▶ GOAL OF THE EXERCISE:
From the line with "middle mcp: (366, 176)" onward, reproduce each line of the entries exactly, ending at the last one, and add nothing.

▶ EXTRACTED MATERIAL:
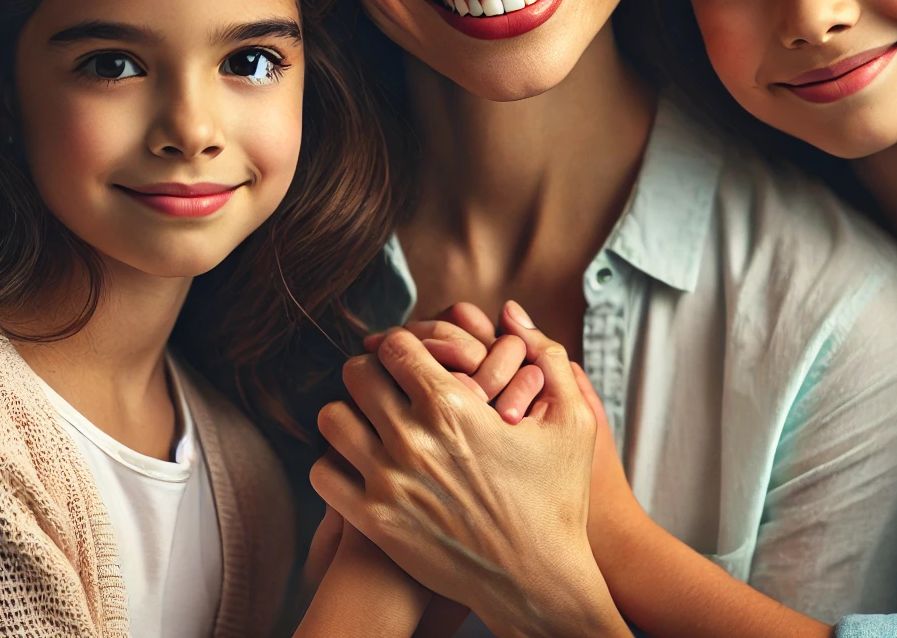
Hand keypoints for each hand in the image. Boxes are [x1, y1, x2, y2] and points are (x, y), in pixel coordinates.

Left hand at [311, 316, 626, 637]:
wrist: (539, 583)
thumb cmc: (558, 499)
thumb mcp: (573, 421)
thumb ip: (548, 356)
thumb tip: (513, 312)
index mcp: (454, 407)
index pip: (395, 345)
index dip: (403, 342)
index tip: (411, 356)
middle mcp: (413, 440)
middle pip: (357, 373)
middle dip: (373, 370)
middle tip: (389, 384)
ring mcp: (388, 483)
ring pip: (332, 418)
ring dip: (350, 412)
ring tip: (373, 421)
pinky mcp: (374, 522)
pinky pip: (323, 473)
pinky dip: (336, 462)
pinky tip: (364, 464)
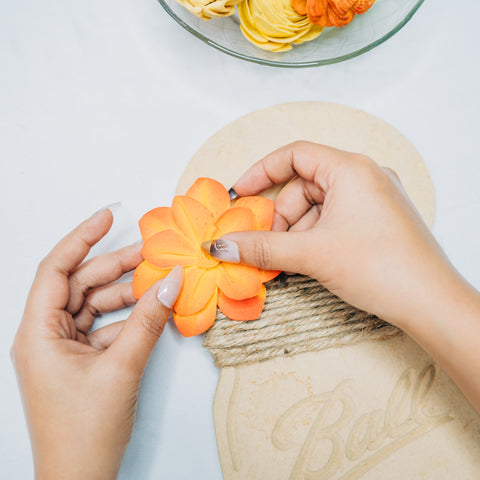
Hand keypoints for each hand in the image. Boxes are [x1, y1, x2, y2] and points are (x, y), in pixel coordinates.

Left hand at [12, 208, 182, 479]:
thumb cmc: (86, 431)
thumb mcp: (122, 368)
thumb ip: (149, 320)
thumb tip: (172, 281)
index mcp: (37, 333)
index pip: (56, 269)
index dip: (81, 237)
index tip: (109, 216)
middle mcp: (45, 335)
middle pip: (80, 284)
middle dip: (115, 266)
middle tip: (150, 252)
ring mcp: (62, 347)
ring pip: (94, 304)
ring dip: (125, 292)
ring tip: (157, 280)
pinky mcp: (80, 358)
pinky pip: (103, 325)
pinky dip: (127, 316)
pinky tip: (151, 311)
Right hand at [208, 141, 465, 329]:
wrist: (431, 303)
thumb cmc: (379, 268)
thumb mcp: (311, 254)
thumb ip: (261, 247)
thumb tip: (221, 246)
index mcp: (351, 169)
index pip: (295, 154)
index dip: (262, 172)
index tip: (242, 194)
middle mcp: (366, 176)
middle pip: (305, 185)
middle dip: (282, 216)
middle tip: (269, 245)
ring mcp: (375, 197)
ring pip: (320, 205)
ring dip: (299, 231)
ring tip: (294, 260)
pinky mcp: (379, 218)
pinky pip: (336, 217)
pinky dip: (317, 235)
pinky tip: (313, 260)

▶ RESULT OF THIS EXERCISE:
middle mcp: (366, 176)
middle pip: (305, 185)
middle dip: (282, 216)
middle tip: (269, 245)
ring mcp: (375, 197)
ring pip: (320, 205)
ring dip: (299, 231)
ring tip: (294, 260)
pinky mcp: (379, 218)
pinky pip: (336, 217)
pinky dip: (317, 235)
pinky tip: (313, 260)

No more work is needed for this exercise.